Pelo projeto aprovado, a estabilidade do sistema financeiro, a atividade econômica e o pleno emprego são secundários, quando na verdade deveriam estar no mesmo patamar do controle inflacionário. Analistas do Dieese apontam que essa separação poderá enfraquecer a capacidade dos governos de implementar uma política econômica.

Na prática, segundo o instituto de pesquisas econômicas, se em 2022 o País eleger um novo presidente, com um projeto de retomada da atividade econômica, geração de empregos, desenvolvimento econômico etc, terá sérios problemas para seguir adiante com esses propósitos, justamente pelo próprio descasamento dos mandatos da diretoria do BC e do presidente da República.

Com a garantia da estabilidade, o presidente e diretores do BC somente poderão ser desligados quando “apresentarem comprovado e recorrente desempenho insuficiente para o alcance dos objetivos do Banco Central do Brasil”, e mesmo nesse caso apenas se o Senado concordar por maioria absoluta.

É preciso considerar, também, conforme afirma Josué A. Pellegrini, consultor legislativo do Senado Federal, que “graus acentuados de autonomia podem gerar certo viés antidemocrático, seja no sentido do excesso de conservadorismo do BC em relação às preferências da sociedade, seja no sentido da existência de objetivos não explícitos derivados dos interesses da própria instituição ou de grupos influentes”.

“É preciso questionar: de que autonomia se fala?

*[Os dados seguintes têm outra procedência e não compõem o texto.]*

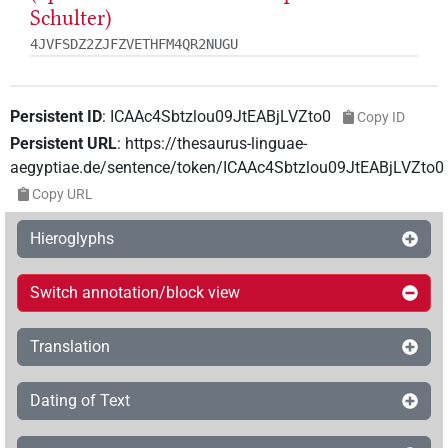
Schulter)
4JVFSDZ2ZJFZVETHFM4QR2NUGU
Persistent ID
:
ICAAc4Sbtzlou09JtEABjLVZto0
Copy ID
Persistent URL
:
https://thesaurus-linguae-
aegyptiae.de/sentence/token/ICAAc4Sbtzlou09JtEABjLVZto0
Copy URL
Hieroglyphs
Switch annotation/block view
Translation
Dating of Text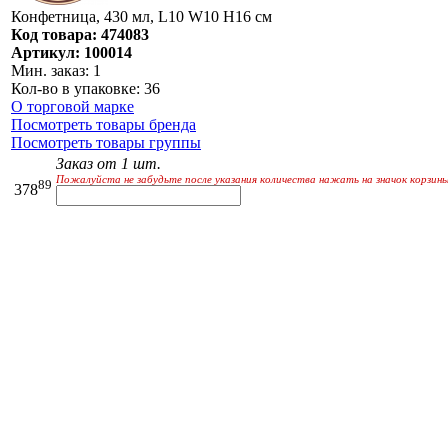
Конфетница, 430 мл, L10 W10 H16 см
Код товара: 474083
Артикул: 100014
Мин. заказ: 1
Кол-во в упаковке: 36
О торговой марке
Посмотреть товары бренда
Посмотреть товары группы
Заказ от 1 шт.
Пожалуйста не забудьте после указания количества нажать на значок корзины
89
378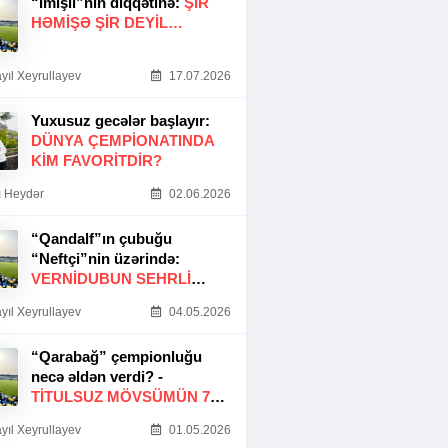
“İmişli”nin diqqətinə:
ŞIR
HƏMIŞƏ ŞIR DEYIL…
yıl Xeyrullayev
17.07.2026
Yuxusuz gecələr başlayır:
DÜNYA ÇEMPIONATINDA
KIM FAVORITDIR?
 Heydər
02.06.2026
“Qandalf”ın çubuğu
“Neftçi”nin üzərində:
VERNİDUBUN SEHRLİ
TOXUNUŞU
yıl Xeyrullayev
04.05.2026
“Qarabağ” çempionluğu
necə əldən verdi? -
TITULSUZ MÖVSÜMÜN 7
SƏBƏBI
yıl Xeyrullayev
01.05.2026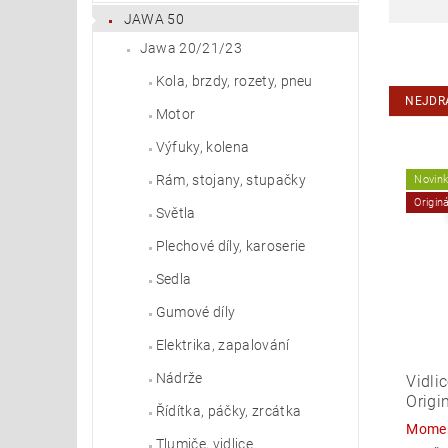
JAWA 50
Jawa 20/21/23
Kola, brzdy, rozety, pneu
NEJDR
Motor
Výfuky, kolena
Rám, stojany, stupačky
Novin
Origin
Světla
Plechové díly, karoserie
Sedla
Gumové díly
Elektrika, zapalování
Nádrže
Vidli
Origi
Řídítka, páčky, zrcátka
Momen
Tlumiče, vidlice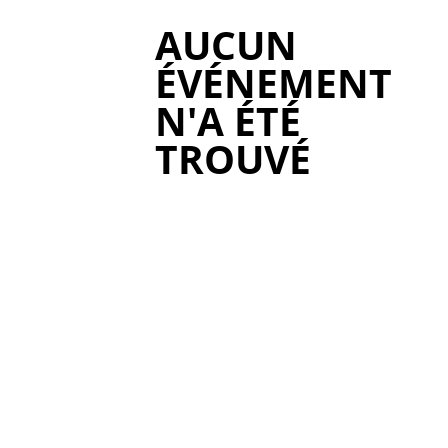
AUCUN
ÉVÉNEMENT
N'A ÉTÉ
TROUVÉ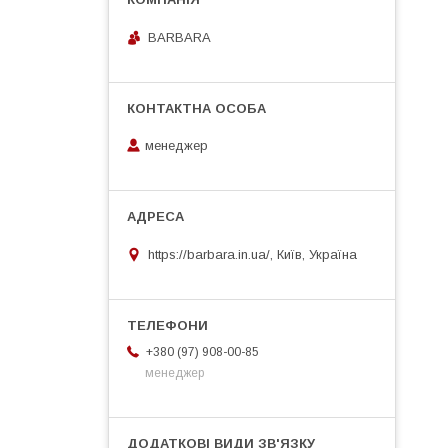
BARBARA
менеджер
https://barbara.in.ua/, Київ, Україна
+380 (97) 908-00-85
менеджер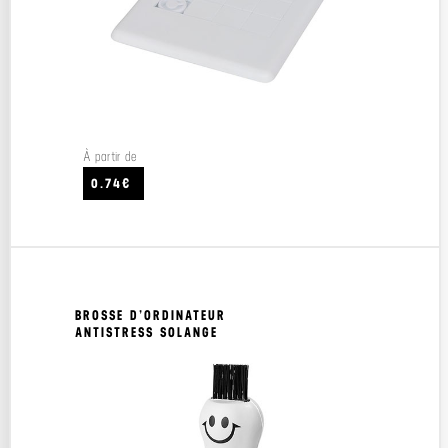
À partir de
0.74€
BROSSE D’ORDINATEUR
ANTISTRESS SOLANGE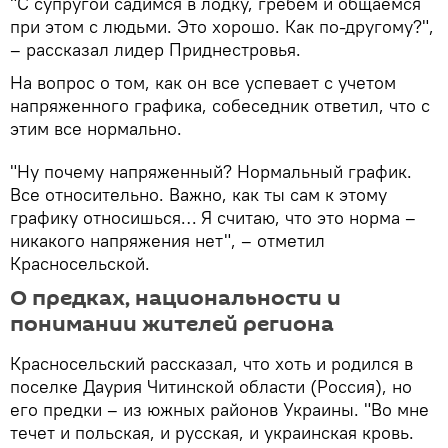
"С супругой садимся в лодку, гребем и общаемся
при этом с людьми. Это хорошо. Как по-другому?",
– рассказал лидер Приднестровья.
На вопрос о том, как он все успевает с учетом
напряженного графика, собеседник ответил, что с
этим все нормально.
"Ну почему напряженный? Нормальный график.
Все относительно. Важно, как ты сам к этому
графику относишься… Я считаю, что это норма –
никакого напряжения нет", – отметил
Красносельской.
О предках, национальности и
понимании жителей региона
Красносельский рассказал, что хоть и родился в
поселке Даурия Читинской области (Россия), но
его предки – из южных районов Украины. "Во мне
течет и польская, и русская, и украинская кровь.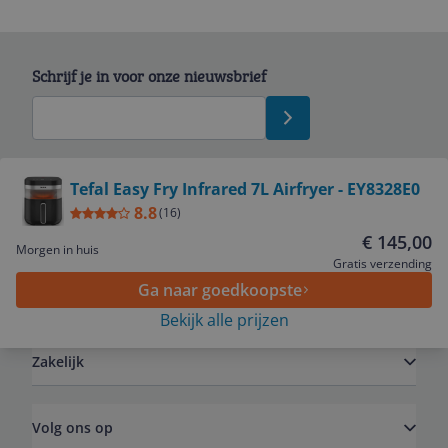
Schrijf je in voor onze nieuwsbrief
Bekijk product
Tefal Easy Fry Infrared 7L Airfryer - EY8328E0
8.8
(
16
)
Service
€ 145,00
Morgen in huis
Gratis verzending
Ga naar goedkoopste
Algemeen
Bekijk alle prijzen
Zakelijk
Volg ons op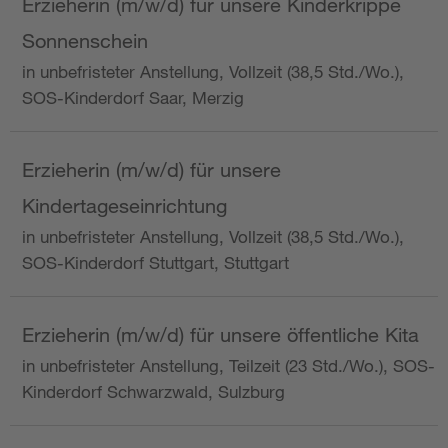
Erzieherin (m/w/d) für unsere Kinderkrippe
Sonnenschein
in unbefristeter Anstellung, Vollzeit (38,5 Std./Wo.),
SOS-Kinderdorf Saar, Merzig
Erzieherin (m/w/d) für unsere
Kindertageseinrichtung
in unbefristeter Anstellung, Vollzeit (38,5 Std./Wo.),
SOS-Kinderdorf Stuttgart, Stuttgart
Erzieherin (m/w/d) für unsere öffentliche Kita
in unbefristeter Anstellung, Teilzeit (23 Std./Wo.), SOS-
Kinderdorf Schwarzwald, Sulzburg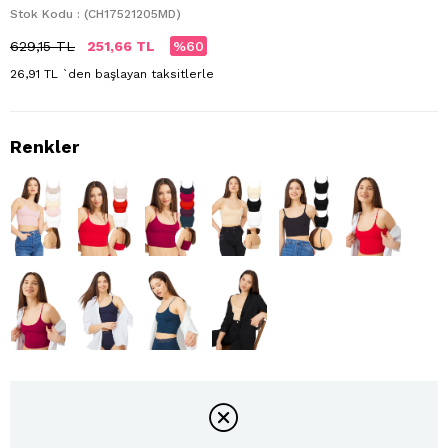
Stok Kodu
(CH17521205MD)
629,15 TL
251,66 TL
60
26,91 TL
`den başlayan taksitlerle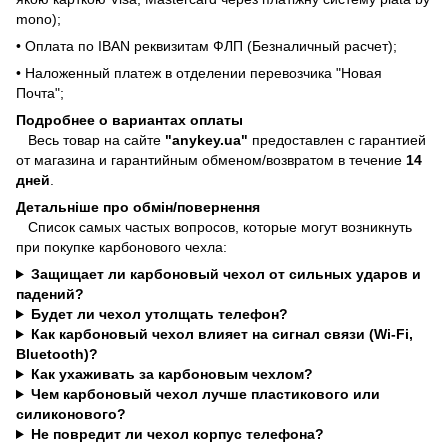
mono);
• Оплата по IBAN реквизитам ФЛП (Безналичный расчет);
• Наложенный платеж в отделении перевозчика "Новая
Почта";
Подробнее о вариантах оплаты
Весь товар на сайте
"anykey.ua"
предоставлен с гарантией
от магазина и гарантийным обменом/возвратом в течение
14
дней
.
Детальніше про обмін/повернення
Список самых частых вопросов, которые могут возникнуть
при покупке карбонового чехла:
Защищает ли карбоновый чехол от сильных ударов и
падений?
Будет ли чехол утолщать телефон?
Как карбоновый чехол влияет на сигнал связи (Wi-Fi,
Bluetooth)?
Как ухаживать за карбоновым чехлом?
Чем карбоновый чехол лучше пластикового или
силиконового?
Не повредит ли чехол корпус телефона?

Autonomia de políticos? Mas e o atrelamento ao mercado financeiro? Como bem lembrou o ex-ministro da Fazenda Nelson Barbosa em artigo recente, ´o Brasil é um caso clássico de porta giratória no BC, basta ver de onde vieram e para onde foram vários membros do Copom nos últimos 30 anos´”, destaca a coordenadora do Comitê Nacional em Defesa das Empresas Públicas, Rita Serrano.

Na avaliação do ministro a solução não é proibir que pessoas do mercado assumam cargos ali, “pois isso privaria o Brasil de ótimos profissionais”, mas sim diminuir o incentivo para que uma nomeação para o BC sirva de trampolim a recompensas posteriores por agentes regulados pelo banco. Para ele, ampliar a quarentena após a saída seria eficaz, com ex-membros proibidos de trabalhar para o mercado financeiro por período equivalente ao que trabalharam no BC.

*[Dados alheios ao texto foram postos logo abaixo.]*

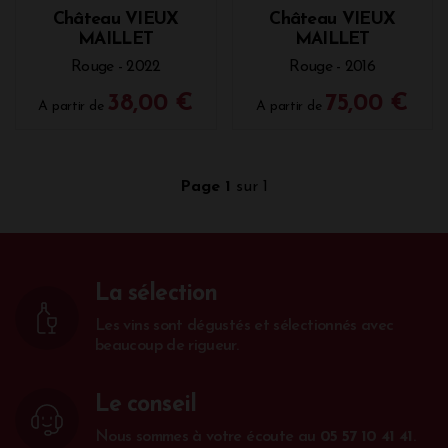
Château VIEUX
Château VIEUX
MAILLET
MAILLET
Rouge - 2022
Rouge - 2016
38,00 €
75,00 €
A partir de
A partir de
Page 1
sur 1
La sélection
Les vins sont dégustés et sélectionnés avec
beaucoup de rigueur.
Le conseil
Nous sommes à votre écoute au
05 57 10 41 41
.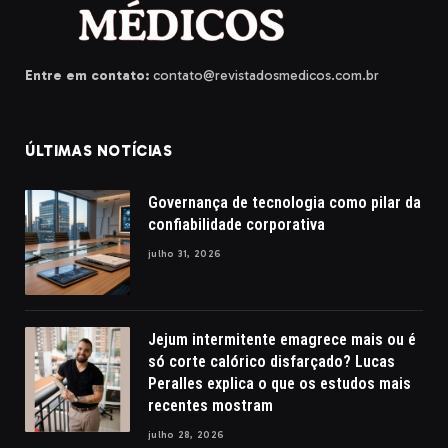
Entre em contato:
contato@revistadosmedicos.com.br
ÚLTIMAS NOTÍCIAS
Governança de tecnologia como pilar da
confiabilidade corporativa
julho 31, 2026
Jejum intermitente emagrece mais ou é
só corte calórico disfarçado? Lucas
Peralles explica o que os estudos mais
recentes mostram
julho 28, 2026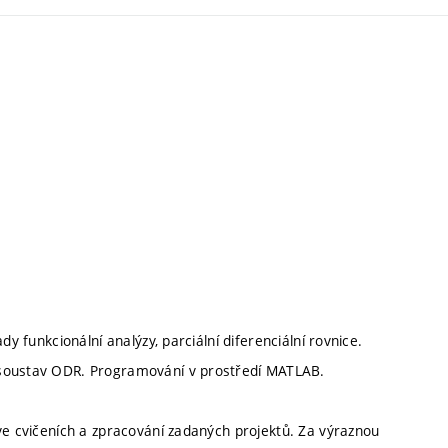
y funkcionální analýzy, parciální diferenciální rovnice.
 soustav ODR. Programování v prostředí MATLAB.
ve cvičeních a zpracování zadaných projektů. Za výraznou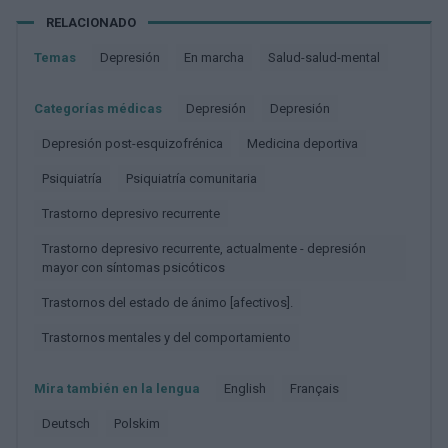
RELACIONADO
Temas
Depresión
En marcha
Salud-salud-mental
Categorías médicas
Depresión
Depresión
Depresión post-esquizofrénica
Medicina deportiva
Psiquiatría
Psiquiatría comunitaria
Trastorno depresivo recurrente
Trastorno depresivo recurrente, actualmente - depresión
mayor con síntomas psicóticos
Trastornos del estado de ánimo [afectivos].
Trastornos mentales y del comportamiento
Mira también en la lengua
english
français
deutsch
polskim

A quarentena prevista no projeto aprovado, que impedirá o ex-dirigente de participar do controle societário ou exercer qualquer atividade profissional direta ou indiretamente, com ou sem vínculo empregatício, junto a instituições do Sistema Financeiro Nacional, após o exercício do mandato, exoneração a pedido ou demissão justificada, é de apenas 6 meses.

Mandatos de quatro anos também não são uma má ideia. No entanto, da forma como foi aprovado – com o novo presidente só podendo trocar o presidente do BC no seu terceiro ano de governo – não é o mais adequado, e pode gerar conflitos, como o já levantado pelo Dieese. A limitação a uma recondução, por outro lado, é positiva, ao impedir a perpetuação no cargo, e segue a mesma lógica adotada em agências reguladoras.

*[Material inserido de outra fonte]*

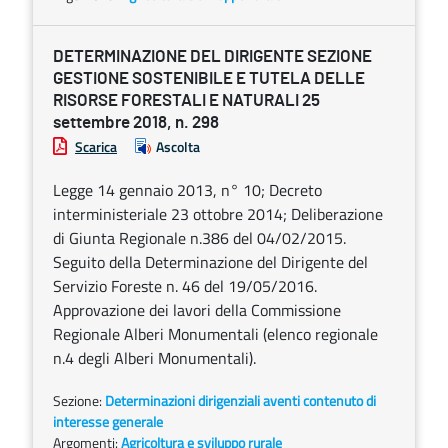
DETERMINAZIONE DEL DIRIGENTE SEZIONE
GESTIONE SOSTENIBILE E TUTELA DELLE
RISORSE FORESTALI E NATURALI 25
settembre 2018, n. 298
Scarica
Ascolta
Legge 14 gennaio 2013, n° 10; Decreto
interministeriale 23 ottobre 2014; Deliberazione
di Giunta Regionale n.386 del 04/02/2015.
Seguito della Determinazione del Dirigente del
Servizio Foreste n. 46 del 19/05/2016.
Approvazione dei lavori della Commissione
Regionale Alberi Monumentali (elenco regionale
n.4 degli Alberi Monumentali).
Sezione:
Determinazioni dirigenziali aventi contenuto di
interesse generale
Argomenti:
Agricoltura e sviluppo rurale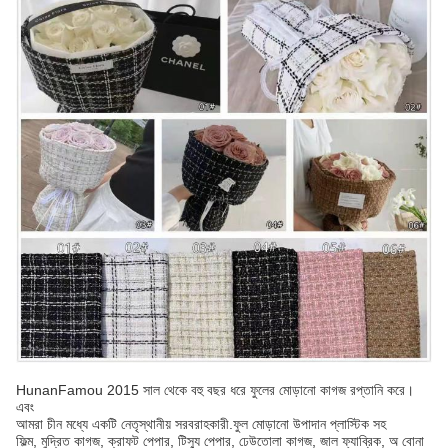
HunanFamou 2015 সাল থেকে বহু বছর ধরে ফুলের মোড়ানো কাগজ রপ্তানি করে।
এবং
আমরা চীন মধ্যে একটি নেতৃস্থানীয় সরবরাহকারী.ফুল মোড়ানো উপাদান প্লাস্টিক সহ
ফিল্ম, মুদ্রিত কাগজ, ক্রাফট পেপার, টিস্যু পেপার, ঢেউতোলা কাগজ, জাল ফ্যাব্রিক, অ বোনা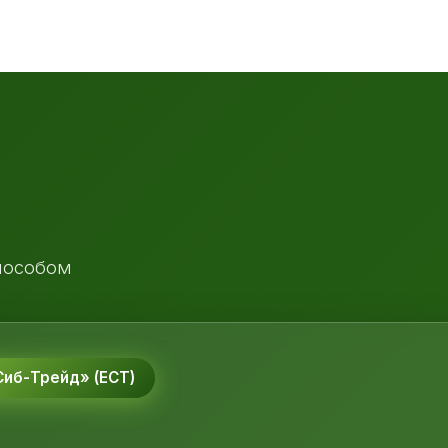
пособом
иб-Трейд» (ЕСТ)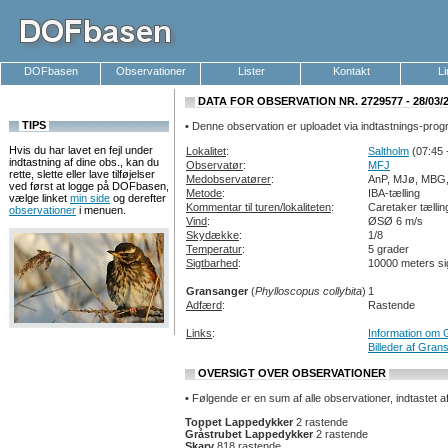
DOFbasen
Observationer
Lister
Kontakt
L
DATA FOR OBSERVATION NR. 2729577 - 28/03/
TIPS
•
Denne observation er uploadet via indtastnings-pro
Hvis du har lavet en fejl under
Lokalitet
:
Saltholm
(07:45 
indtastning af dine obs., kan du
Observatør
:
MFJ
rette, slette eller lave tilføjelser
Medobservatører
:
AnP, MJø, MBG,
ved først at logge på DOFbasen,
Metode
:
IBA-tælling
vælge linket
min side
og derefter
Kommentar til turen/lokaliteten
:
Caretaker tælli
observationer
i menuen.
Vind
:
ØSØ 6 m/s
Skydække
:
1/8
Temperatur
:
5 grader
Sigtbarhed
:
10000 meters si
Gransanger
(
Phylloscopus collybita
)
1
Adfærd
:
Rastende
Links
:
Information om
Billeder af Gran
OVERSIGT OVER OBSERVATIONER
•
Følgende er en sum af alle observationer, indtastet a
Toppet Lappedykker
2 rastende
Gråstrubet Lappedykker
2 rastende
Skarv
818 rastende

Há, ainda, uma outra questão que merece debate, aponta a coordenadora do comitê. Enquanto se aprova essa suposta autonomia do BC, distante da sociedade brasileira, milhões de pessoas desamparadas pela perda de emprego e renda na pandemia do coronavírus assistem com desespero se haverá ou não a continuidade do auxílio-emergencial. Um auxílio que o presidente Bolsonaro nunca quis dar e, quando quis, limitou a R$ 200, só ampliando o valor após ofensiva da Oposição. E que agora simplesmente acabou, podendo voltar bem abaixo dos iniciais R$ 600.

Sinalizando o que pretende fazer com a sua conquistada “autonomia” o atual presidente do Banco Central já se posicionou no sentido de que o espaço fiscal para esse novo auxílio é “pouco ou nenhum”. Assim, se dependesse dele, não haveria novo auxílio.

“O BC poderia, sim, ter abertura para que entidades representantes dos trabalhadores pudessem participar de sua gestão”, afirma Rita. Afinal de contas, acrescenta, é o trabalhador que faz girar a economia, é ele o motor central dessa engrenagem e, quase sempre, o mais penalizado. “Autonomia e independência são conceitos fundamentais e de grande impacto, mas numa democracia que se quer participativa é preciso deixar transparente a quem (ou de quem) exatamente se destinam”, finaliza.